Automatisering helpt het besluitvormingsproces te versnellen en te verbeteren. Het
doel van het ICV-project voor de tweede stap is geautomatiseerde communicatie tussen
eenheden, een geautomatiseerde dreigingsanalyse en het geautomatiseerd maken van een
plan hoe de dreiging kan worden bestreden.

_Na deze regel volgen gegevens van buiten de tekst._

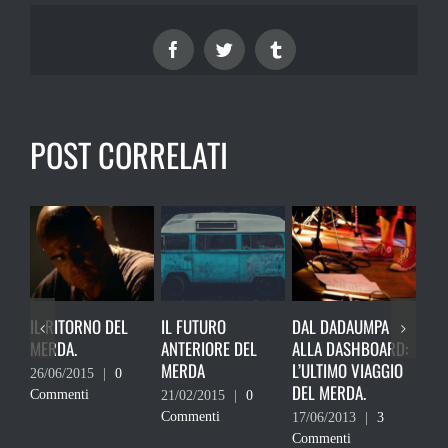
Facebook
Twitter
Tumblr
POST CORRELATI
ITORNO DEL
IL FUTURO
DAL DADAUMPA
WEBEROPATICI
A.
ANTERIORE DEL
ALLA DASHBOARD:
MORTI DI FIGA
MERDA
L’ULTIMO VIAGGIO
PLAGI.
/2015
|
0
DEL MERDA.
enti
21/02/2015
|
0
27/05/2013
|
Commenti
Commenti
17/06/2013
|
3
Commenti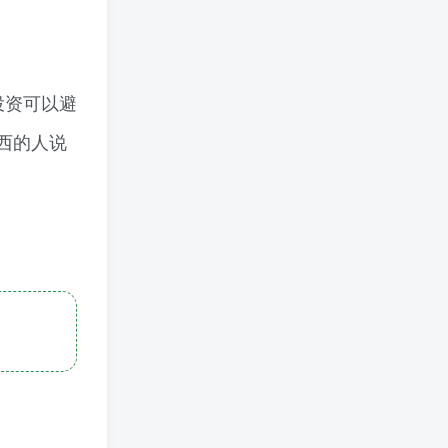
投资可以避
西的人说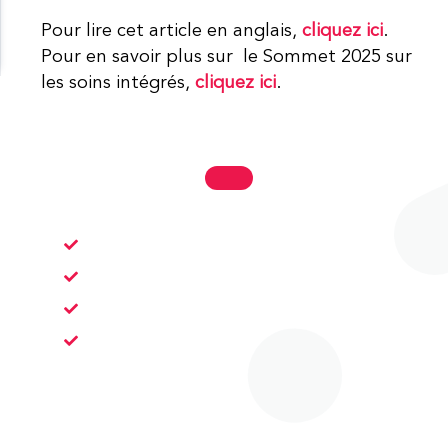
Pour lire cet article en anglais,
cliquez ici
.
Pour en savoir plus sur le Sommet 2025 sur
les soins intégrés,
cliquez ici
.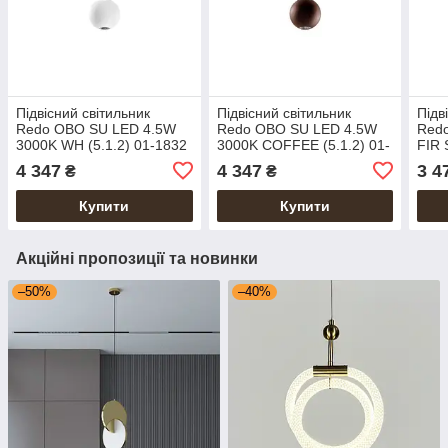
Підвісний світильник
Підвісний світильник
Підв
Redo OBO SU LED 4.5W
Redo OBO SU LED 4.5W
Red
3000K WH (5.1.2) 01-1832
3000K COFFEE (5.1.2) 01-
FIR
1833
1X42
4 347
4 347
3 4
₴
₴
PC5
Купити
Купити
Акційні пропозиції та новинки
–50%
–40%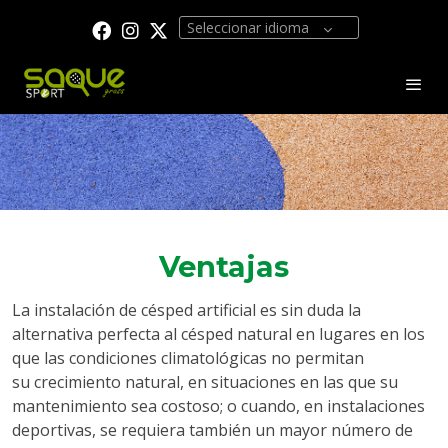
Seleccionar idioma
Ventajas
La instalación de césped artificial es sin duda la
alternativa perfecta al césped natural en lugares en los
que las condiciones climatológicas no permitan
su crecimiento natural, en situaciones en las que su
mantenimiento sea costoso; o cuando, en instalaciones
deportivas, se requiera también un mayor número de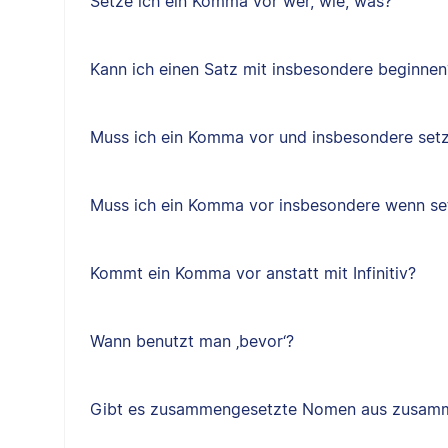
Setze ich ein Komma vor wer, wie, was?
Kann ich einen Satz mit insbesondere beginnen
Muss ich ein Komma vor und insbesondere set
Muss ich ein Komma vor insbesondere wenn se
Kommt ein Komma vor anstatt mit Infinitiv?
Wann benutzt man ‚bevor‘?
Gibt es zusammengesetzte Nomen aus zusam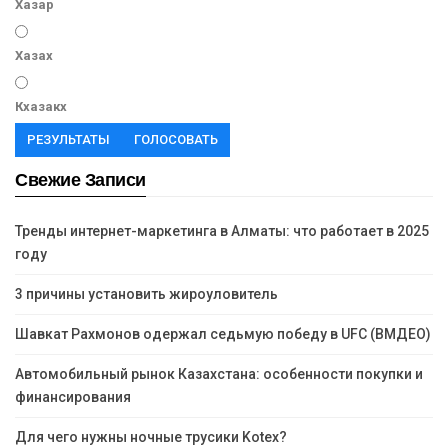
Хазар
Хазах
Кхазакх
РЕЗУЛЬТАТЫ
ГОЛОСОВАТЬ
Свежие Записи
Тренды интернет-маркетинга в Алматы: что работает в 2025
году
3 причины установить жироуловитель
Шавкат Рахмонов одержал седьмую победу в UFC (ВМДЕО)
Автомобильный рынок Казахстана: особенности покупки и
финансирования
Для чего нужны ночные трусики Kotex?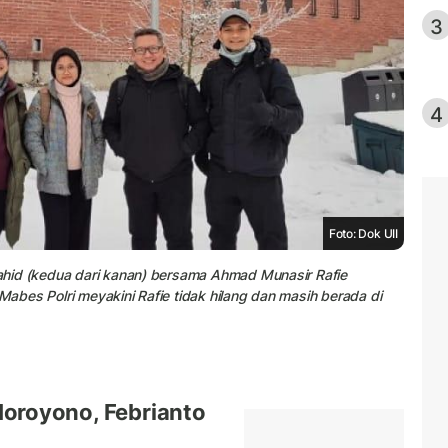
3
4
Foto: Dok UII
 Wahid (kedua dari kanan) bersama Ahmad Munasir Rafie
 Mabes Polri meyakini Rafie tidak hilang dan masih berada di
oroyono, Febrianto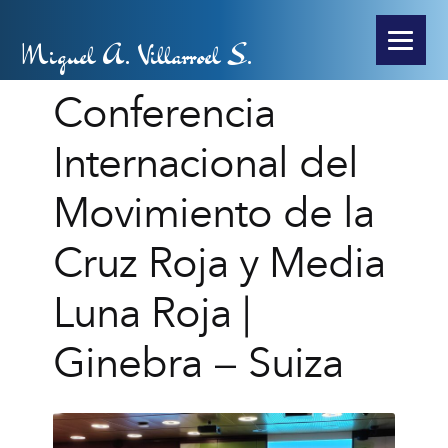
Miguel A. Villarroel S.
Conferencia
Internacional del
Movimiento de la
Cruz Roja y Media
Luna Roja |
Ginebra – Suiza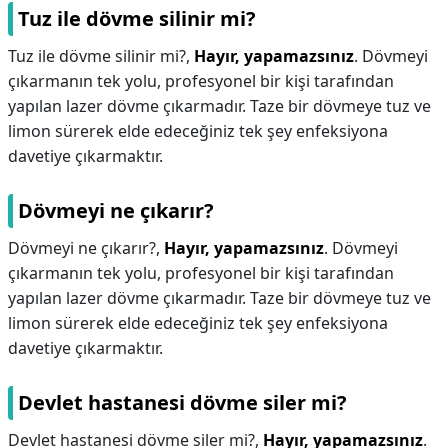
Tuz ile dövme silinir mi?
Tuz ile dövme silinir mi?,
Hayır, yapamazsınız
. Dövmeyi
çıkarmanın tek yolu, profesyonel bir kişi tarafından
yapılan lazer dövme çıkarmadır. Taze bir dövmeye tuz ve
limon sürerek elde edeceğiniz tek şey enfeksiyona
davetiye çıkarmaktır.
Dövmeyi ne çıkarır?
Dövmeyi ne çıkarır?,
Hayır, yapamazsınız
. Dövmeyi
çıkarmanın tek yolu, profesyonel bir kişi tarafından
yapılan lazer dövme çıkarmadır. Taze bir dövmeye tuz ve
limon sürerek elde edeceğiniz tek şey enfeksiyona
davetiye çıkarmaktır.
Devlet hastanesi dövme siler mi?
Devlet hastanesi dövme siler mi?,
Hayır, yapamazsınız
.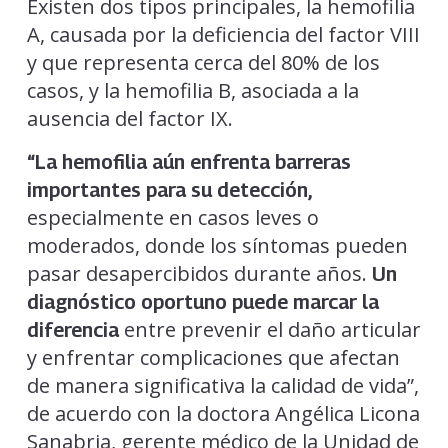
Existen dos tipos principales, la hemofilia
A, causada por la deficiencia del factor VIII
y que representa cerca del 80% de los
casos, y la hemofilia B, asociada a la
ausencia del factor IX.
“La hemofilia aún enfrenta barreras
importantes para su detección,
especialmente en casos leves o
moderados, donde los síntomas pueden
pasar desapercibidos durante años.
Un
diagnóstico oportuno puede marcar la
entre prevenir el daño articular
diferencia
y enfrentar complicaciones que afectan
de manera significativa la calidad de vida”,
de acuerdo con la doctora Angélica Licona
Sanabria, gerente médico de la Unidad de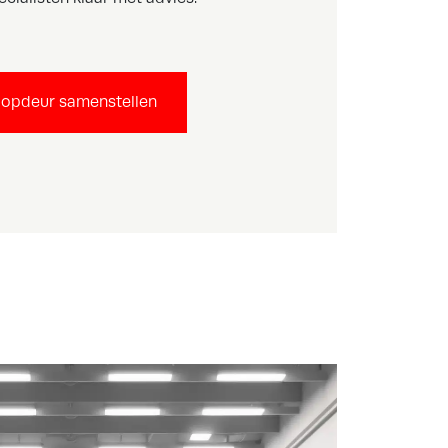
oopdeur samenstellen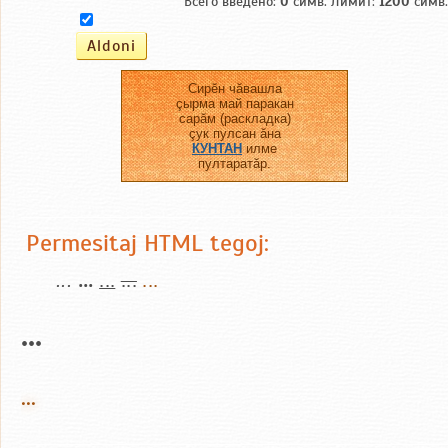
Всего введено:
0
симв. Лимит:
1200
симв.
Сирĕн чăвашла
çырма май паракан
сарăм (раскладка)
çук пулсан ăна
КУНТАН
илме
пултаратăр.
Permesitaj HTML tegoj:
...
...
...
...
...
...
...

Een internationale werkgroep is bezig om technische standaarden te ontwikkelen voor
de communicatie tussen marineschepen.5 Deze standaarden vormen de basis voor een toekomstig EDF-project als vervolg op E-NACSOS
dat aan de geautomatiseerde communicatie, dreigingsanalyse en plan voor inzet vorm
gaat geven. Naar verwachting geeft de EU in 2026 het startsein en de uitvoering is
voorzien voor de periode 2028–2032. Financiële gegevens zijn nog niet bekend. Vervolgens
integreert Defensie, net als bij de eerste stap, met een eigen deelproject de EDF-resultaten
in de ASW-fregatten en gebruikt die bij de bouw van de nieuwe LC-fregatten.
Derde stap: coördinatie van inzet verdediging – De derde stap is vooral van belang voor de nieuwe LC-fregatten. Deze marineschepen
hebben de bewapening die nodig is om vijandelijke doelen op grote afstand te bestrijden.

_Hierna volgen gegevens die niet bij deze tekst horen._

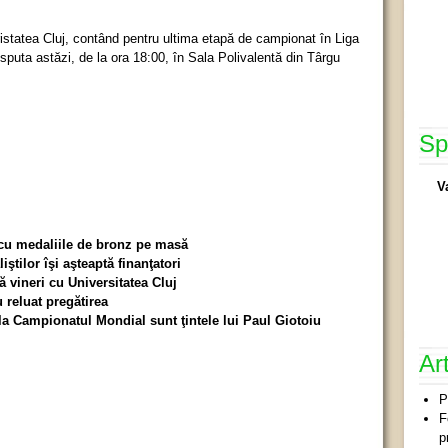
ristatea Cluj, contând pentru ultima etapă de campionat în Liga
puta astăzi, de la ora 18:00, în Sala Polivalentă din Târgu
Sp
V
 cu medaliile de bronz pe masă
ştilor îşi aşteaptă finanţatori
ă vineri cu Universitatea Cluj
u reluat pregătirea
 la Campionatul Mondial sunt ţintele lui Paul Giotoiu
Ar
P
F
p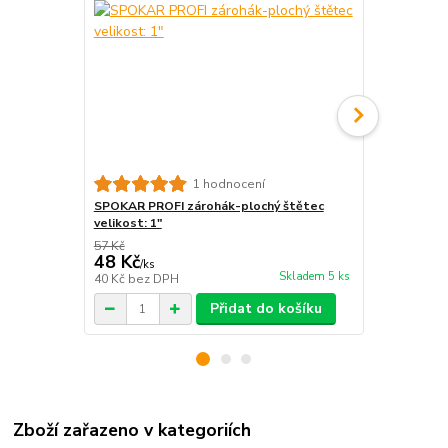
1 hodnocení
SPOKAR PROFI zárohák-plochý štětec
SPOKAR Štět
velikost: 1"
ERGO
57 Kč
149 Kč
48 Kč
125 Kč
/
ks
/
ks
Skladem 5 ks
40 Kč
bez DPH
103 Kč
bez 
Přidat do košíku
Zboží zařazeno v kategoriích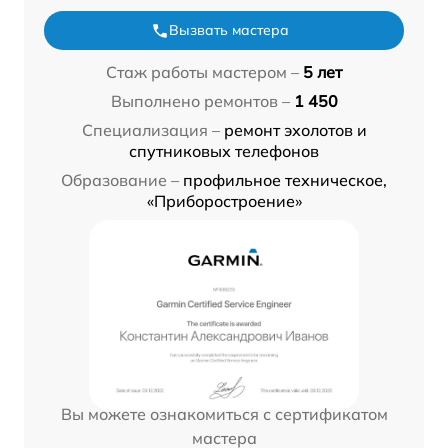
Вызвать мастера
Стаж работы мастером –
5 лет
Выполнено ремонтов –
1 450
Специализация –
ремонт эхолотов и
спутниковых телефонов
Образование –
профильное техническое,
«Приборостроение»
Вы можете ознакомиться с сертификатом
мастера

Op dit moment voert een marineschip alle functies bij de luchtverdediging nog zelf
uit: de sensor om het doel waar te nemen, het afvuren van de luchtdoelraket, en het
geleiden van de luchtdoelraket naar het doel. Het project moet het mogelijk maken
dat de functies van waarnemen, afvuren en geleiden worden vervuld door verschillende
schepen binnen het vlootverband. Concreet: marineschip 1 neemt een dreiging waar,
marineschip 2 vuurt een luchtdoelraket af, en marineschip 3 geleidt de luchtdoelraket
naar het doel. De commandant van het vlootverband coördineert de luchtverdediging
van deze eenheden. Deze taakverdeling zorgt voor een betere en doelmatiger inzet van
de luchtverdedigingsmiddelen van het vlootverband.

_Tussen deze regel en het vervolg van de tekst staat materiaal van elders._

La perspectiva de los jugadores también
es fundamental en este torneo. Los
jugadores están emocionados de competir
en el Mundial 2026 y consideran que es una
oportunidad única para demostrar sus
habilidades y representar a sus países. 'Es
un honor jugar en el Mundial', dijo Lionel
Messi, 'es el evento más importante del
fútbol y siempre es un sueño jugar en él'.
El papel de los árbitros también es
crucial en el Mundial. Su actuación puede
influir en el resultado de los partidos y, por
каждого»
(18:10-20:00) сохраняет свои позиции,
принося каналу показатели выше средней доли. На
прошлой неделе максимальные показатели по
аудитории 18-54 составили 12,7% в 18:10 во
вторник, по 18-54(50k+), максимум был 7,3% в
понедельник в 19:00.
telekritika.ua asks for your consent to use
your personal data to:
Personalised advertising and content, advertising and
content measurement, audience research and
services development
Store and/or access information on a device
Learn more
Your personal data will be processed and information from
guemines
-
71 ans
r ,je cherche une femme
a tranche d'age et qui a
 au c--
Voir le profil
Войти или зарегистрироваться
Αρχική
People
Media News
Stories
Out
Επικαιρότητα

Ook voor deze derde stap is een EDF-project in voorbereiding om de inzet van marineschepen
in een netwerk te coördineren. Naar verwachting neemt de EU over enkele jaren een
besluit. Financiële gegevens zijn nog niet bekend. Vervolgens zal Defensie met een
eigen deelproject de resultaten integreren in de nieuwe LC-fregatten.
Verwervingsstrategie
Defensie doet mee aan een lopend EDF-project (E-NACSOS) en streeft naar deelname aan
de twee daarop volgende EDF-projecten waartoe de EU nog moet besluiten. Daarnaast
voert Defensie zelf enkele deelprojecten uit, onder meer om de resultaten van de drie
EDF-projecten te integreren op onze marineschepen. Naar verwachting gaan TNO en Thales
NL een rol spelen bij zowel de EDF-projecten als de deelprojecten van Defensie.
Uitwerking
Personeel – Het ICV-project heeft geen personeelsconsequenties. Bij het ontwerp van zowel de
ASW-fregatten als de nieuwe LC-fregatten zet Defensie in op automatisering om een
kleinere bemanning mogelijk te maken in vergelijking met de huidige schepen. Het ICV-project
draagt juist bij aan die automatisering.
Internationale samenwerking – Bij dit project speelt internationale samenwerking een belangrijke rol. Frankrijk
en Nederland hebben samen een stimulerende rol gespeeld om het EDF-project E-NACSOS
van start te laten gaan waarin twaalf EU-lidstaten samenwerken. Deze twee landen maken
zich samen ook sterk om de twee daarop volgende EDF-projecten van de grond te krijgen.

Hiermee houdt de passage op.